Distribution of (7alpha)-21-[4-[(diethylamino) methyl]-2-methoxyphenoxy]-7-methyl-19-norpregna-1,3,5(10)-trien-3-ol-20-[14C]2-hydroxy-1,2,3-propanetricarboxylate ([14C]TAS-108) and its metabolites after single oral administration to rats bearing 7,12-dimethylbenz(alpha)anthracene-induced mammary tumor.

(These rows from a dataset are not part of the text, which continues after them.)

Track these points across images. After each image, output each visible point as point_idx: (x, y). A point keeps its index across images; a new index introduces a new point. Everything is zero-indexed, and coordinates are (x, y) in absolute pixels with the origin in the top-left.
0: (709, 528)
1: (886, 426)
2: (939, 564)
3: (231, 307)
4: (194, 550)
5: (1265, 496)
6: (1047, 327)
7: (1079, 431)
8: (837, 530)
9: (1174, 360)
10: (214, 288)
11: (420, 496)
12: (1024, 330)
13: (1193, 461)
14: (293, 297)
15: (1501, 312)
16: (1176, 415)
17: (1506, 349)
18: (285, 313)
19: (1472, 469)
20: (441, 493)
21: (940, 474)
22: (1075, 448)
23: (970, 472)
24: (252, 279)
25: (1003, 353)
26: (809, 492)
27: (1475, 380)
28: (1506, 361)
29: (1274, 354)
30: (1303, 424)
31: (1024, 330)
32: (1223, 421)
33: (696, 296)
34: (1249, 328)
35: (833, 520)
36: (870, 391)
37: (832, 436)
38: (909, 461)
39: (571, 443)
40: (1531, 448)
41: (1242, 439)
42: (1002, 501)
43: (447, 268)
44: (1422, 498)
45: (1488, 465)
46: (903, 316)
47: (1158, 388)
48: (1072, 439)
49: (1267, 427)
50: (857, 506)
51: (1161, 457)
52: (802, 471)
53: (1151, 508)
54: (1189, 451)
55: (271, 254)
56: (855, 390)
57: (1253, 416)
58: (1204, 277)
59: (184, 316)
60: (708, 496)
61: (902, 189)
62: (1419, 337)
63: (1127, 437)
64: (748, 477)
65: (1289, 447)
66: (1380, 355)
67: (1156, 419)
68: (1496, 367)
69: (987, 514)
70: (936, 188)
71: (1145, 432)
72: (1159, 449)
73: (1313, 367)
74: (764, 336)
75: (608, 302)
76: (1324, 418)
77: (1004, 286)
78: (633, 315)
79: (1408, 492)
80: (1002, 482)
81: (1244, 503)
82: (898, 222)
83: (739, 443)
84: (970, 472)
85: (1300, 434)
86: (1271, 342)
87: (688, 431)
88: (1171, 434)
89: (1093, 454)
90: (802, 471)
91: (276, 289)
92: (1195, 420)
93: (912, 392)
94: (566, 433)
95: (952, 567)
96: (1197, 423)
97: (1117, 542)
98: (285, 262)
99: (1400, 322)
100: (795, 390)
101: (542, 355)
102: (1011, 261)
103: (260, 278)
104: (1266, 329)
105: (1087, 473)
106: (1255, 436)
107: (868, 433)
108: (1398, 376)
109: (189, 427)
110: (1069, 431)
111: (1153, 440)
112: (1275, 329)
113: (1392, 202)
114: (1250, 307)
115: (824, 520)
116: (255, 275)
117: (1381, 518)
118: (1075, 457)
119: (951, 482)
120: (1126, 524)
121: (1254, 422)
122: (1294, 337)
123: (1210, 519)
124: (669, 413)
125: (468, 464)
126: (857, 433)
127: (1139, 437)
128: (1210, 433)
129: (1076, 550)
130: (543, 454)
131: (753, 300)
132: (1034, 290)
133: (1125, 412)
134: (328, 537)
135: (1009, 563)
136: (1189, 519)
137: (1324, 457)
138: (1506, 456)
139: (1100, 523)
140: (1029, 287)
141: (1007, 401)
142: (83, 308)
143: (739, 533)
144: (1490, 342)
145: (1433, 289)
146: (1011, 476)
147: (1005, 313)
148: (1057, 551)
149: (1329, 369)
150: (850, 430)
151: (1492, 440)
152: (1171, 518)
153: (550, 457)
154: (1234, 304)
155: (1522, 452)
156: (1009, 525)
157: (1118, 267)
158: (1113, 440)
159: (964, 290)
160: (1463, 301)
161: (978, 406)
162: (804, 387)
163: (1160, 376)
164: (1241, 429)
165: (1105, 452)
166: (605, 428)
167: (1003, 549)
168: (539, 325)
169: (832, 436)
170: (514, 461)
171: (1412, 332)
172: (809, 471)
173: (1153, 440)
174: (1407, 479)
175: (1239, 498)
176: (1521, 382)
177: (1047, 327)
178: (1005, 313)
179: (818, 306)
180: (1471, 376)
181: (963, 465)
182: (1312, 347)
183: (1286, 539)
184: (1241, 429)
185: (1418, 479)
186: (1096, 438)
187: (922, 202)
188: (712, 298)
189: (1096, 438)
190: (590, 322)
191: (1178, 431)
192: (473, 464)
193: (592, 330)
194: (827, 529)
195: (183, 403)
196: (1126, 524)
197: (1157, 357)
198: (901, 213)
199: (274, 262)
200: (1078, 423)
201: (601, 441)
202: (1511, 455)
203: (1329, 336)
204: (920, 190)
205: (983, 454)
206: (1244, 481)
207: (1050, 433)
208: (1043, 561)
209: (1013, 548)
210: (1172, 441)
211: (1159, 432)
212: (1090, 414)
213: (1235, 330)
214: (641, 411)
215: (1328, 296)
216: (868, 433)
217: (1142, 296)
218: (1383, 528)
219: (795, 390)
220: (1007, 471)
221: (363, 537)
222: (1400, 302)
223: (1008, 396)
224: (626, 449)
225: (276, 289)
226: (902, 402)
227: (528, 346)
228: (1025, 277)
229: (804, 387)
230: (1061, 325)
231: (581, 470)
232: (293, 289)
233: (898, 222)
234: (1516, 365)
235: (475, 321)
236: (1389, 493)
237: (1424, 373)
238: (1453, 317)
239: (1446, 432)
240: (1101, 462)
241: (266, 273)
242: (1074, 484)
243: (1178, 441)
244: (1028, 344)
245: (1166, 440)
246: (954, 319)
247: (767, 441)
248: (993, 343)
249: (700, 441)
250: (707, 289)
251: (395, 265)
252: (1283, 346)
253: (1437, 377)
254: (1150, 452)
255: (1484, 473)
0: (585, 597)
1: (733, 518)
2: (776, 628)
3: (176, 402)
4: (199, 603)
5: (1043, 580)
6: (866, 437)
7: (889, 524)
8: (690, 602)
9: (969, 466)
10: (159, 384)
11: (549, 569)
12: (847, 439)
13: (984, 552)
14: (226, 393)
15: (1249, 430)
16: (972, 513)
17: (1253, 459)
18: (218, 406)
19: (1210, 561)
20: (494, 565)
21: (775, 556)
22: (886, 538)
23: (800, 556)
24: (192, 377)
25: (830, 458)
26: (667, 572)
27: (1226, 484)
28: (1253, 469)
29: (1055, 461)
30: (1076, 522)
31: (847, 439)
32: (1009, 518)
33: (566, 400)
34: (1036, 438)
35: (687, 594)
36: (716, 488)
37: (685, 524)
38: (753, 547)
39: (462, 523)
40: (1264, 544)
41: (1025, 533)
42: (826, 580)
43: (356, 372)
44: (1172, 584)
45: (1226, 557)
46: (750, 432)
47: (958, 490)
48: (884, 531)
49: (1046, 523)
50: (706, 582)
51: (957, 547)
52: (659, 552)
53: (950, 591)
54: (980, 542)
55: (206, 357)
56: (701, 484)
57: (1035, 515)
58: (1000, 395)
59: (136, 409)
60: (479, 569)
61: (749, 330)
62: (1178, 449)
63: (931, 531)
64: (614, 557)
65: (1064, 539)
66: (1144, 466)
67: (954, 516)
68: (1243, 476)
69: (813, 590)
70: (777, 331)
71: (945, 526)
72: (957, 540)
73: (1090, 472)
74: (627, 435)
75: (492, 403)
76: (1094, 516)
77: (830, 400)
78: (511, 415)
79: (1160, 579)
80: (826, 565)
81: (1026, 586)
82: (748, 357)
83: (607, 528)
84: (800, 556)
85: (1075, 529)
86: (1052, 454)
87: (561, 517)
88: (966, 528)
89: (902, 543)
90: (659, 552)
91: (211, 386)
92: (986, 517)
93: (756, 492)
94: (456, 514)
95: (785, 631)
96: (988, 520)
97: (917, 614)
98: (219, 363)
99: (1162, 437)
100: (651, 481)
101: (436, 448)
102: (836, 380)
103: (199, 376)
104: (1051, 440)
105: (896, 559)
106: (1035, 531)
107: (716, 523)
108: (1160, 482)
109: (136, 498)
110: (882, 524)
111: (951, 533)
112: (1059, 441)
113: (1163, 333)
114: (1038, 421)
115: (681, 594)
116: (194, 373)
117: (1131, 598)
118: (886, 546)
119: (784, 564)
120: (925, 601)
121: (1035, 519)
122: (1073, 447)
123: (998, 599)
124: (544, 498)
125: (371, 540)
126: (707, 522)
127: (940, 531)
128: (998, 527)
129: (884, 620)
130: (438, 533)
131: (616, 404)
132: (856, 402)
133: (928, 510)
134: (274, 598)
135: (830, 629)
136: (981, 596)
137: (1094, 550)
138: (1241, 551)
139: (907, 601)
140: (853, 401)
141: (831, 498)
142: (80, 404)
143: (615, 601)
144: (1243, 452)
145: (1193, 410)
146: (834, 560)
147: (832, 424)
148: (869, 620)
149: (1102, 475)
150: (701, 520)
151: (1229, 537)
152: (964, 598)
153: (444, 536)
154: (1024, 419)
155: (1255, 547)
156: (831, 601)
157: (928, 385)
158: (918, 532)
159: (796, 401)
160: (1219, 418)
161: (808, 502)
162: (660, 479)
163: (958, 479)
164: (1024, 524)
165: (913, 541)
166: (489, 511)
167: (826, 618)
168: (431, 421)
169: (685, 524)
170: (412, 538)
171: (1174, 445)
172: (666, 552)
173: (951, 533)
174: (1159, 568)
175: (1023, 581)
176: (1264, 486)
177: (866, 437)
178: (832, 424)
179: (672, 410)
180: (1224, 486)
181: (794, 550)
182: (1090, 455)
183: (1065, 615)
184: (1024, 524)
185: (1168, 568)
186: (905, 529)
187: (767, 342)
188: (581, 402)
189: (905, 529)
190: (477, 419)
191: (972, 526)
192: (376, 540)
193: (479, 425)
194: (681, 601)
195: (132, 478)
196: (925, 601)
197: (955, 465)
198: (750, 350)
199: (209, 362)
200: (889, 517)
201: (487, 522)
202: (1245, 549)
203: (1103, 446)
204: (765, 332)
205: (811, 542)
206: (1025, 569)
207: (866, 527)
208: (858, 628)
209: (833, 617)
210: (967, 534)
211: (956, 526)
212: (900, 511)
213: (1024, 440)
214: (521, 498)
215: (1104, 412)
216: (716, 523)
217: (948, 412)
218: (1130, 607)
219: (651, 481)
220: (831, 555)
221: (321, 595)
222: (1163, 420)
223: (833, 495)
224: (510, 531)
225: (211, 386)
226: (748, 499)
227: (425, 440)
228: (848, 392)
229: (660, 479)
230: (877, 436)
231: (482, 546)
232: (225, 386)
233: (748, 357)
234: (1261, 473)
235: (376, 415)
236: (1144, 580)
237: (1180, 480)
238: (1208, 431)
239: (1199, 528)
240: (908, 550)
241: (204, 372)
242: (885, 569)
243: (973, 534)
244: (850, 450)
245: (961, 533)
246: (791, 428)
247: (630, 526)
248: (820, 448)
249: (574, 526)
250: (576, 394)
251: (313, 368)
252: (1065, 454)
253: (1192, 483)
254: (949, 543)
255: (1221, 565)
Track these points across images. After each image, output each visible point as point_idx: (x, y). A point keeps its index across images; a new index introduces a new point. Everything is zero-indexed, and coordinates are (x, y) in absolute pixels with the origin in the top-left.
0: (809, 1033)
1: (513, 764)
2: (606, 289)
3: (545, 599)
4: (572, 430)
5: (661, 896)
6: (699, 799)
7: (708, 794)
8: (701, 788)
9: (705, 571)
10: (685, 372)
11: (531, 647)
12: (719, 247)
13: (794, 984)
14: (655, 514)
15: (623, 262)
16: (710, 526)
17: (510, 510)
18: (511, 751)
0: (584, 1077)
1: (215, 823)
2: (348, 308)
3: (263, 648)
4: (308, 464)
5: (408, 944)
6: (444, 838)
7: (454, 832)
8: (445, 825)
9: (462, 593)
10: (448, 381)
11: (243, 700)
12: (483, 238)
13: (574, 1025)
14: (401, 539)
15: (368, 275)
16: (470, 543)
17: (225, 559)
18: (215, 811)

(7Alpha)-21-[4-[(diethylamino)methyl]-2-methoxyphenoxy]-7-methyl-19-norpregna-1,3,5(10)-trien-3-ol 2-hydroxy-1,2,3-propanetricarboxylate (TAS-108) is a novel steroidal antiestrogen, modulating the differential recruitment of transcriptional cofactors by liganded estrogen receptors and representing a promising agent for the treatment of breast cancer. To understand better the relationships between the drug exposure and the efficacy or toxicity of TAS-108, we investigated the metabolism and distribution of TAS-108 after oral administration of [14C]TAS-108 to rats bearing a 7,12-dimethylbenz(alpha)anthracene-induced mammary carcinoma. The metabolites (7alpha)-21-[4-[(ethylamino)methyl]-2-methoxyphenoxy]-7-methyl-19-norpregna-1,3,5(10)-trien-3-ol (deEt-TAS-108), (7alpha)-21-[4-[(diethylamino)methyl]-2-methoxyphenoxy]-7-methyl-19-norpregna-1,3,5(10)-trien-3-ol-N-oxide (TAS-108-N-oxide), and 3-methoxy-4-[(7alpha)-7-methyl-19-norpregna-1,3,5(10)-trien-3-ol-21-yl]oxybenzoic acid (TAS-108-COOH) were identified as the major metabolites in the plasma, and in addition, (7alpha)-21-[4-[(ethylamino)methyl]-2-methoxyphenoxy]-3-methoxy-7-methyl-19-norpregna-1,3,5(10)-triene (O-Me-deEt-TAS-108) was identified as a novel metabolite in this study. The time-concentration profiles of TAS-108 and its metabolites in the plasma were compared with those in the tumor and uterus of the rats. Radioactivity was found at a high level in various organs including lung, liver, spleen, ovary, and many glands at 12 h and was relatively higher in tumor tissue than in plasma. On the other hand, the levels of radioactivity in the brain and eyeball were very low or not detectable. TAS-108, deEt-TAS-108, and O-Me-deEt-TAS-108 were extensively distributed in the rat tissues and the tumor, with corresponding tissue/plasma ratios for Cmax and area under the curve in the range of 7 to 100. In contrast, TAS-108-COOH and TAS-108-N-oxide were hardly distributed to the tissues and thus may not contribute to the efficacy or toxicity of TAS-108. Thus, TAS-108, deEt-TAS-108, and O-Me-deEt-TAS-108, being distributed highly in tumor tissue, may be more important for the efficacy and toxicity of TAS-108 in vivo than TAS-108-COOH and TAS-108-N-oxide.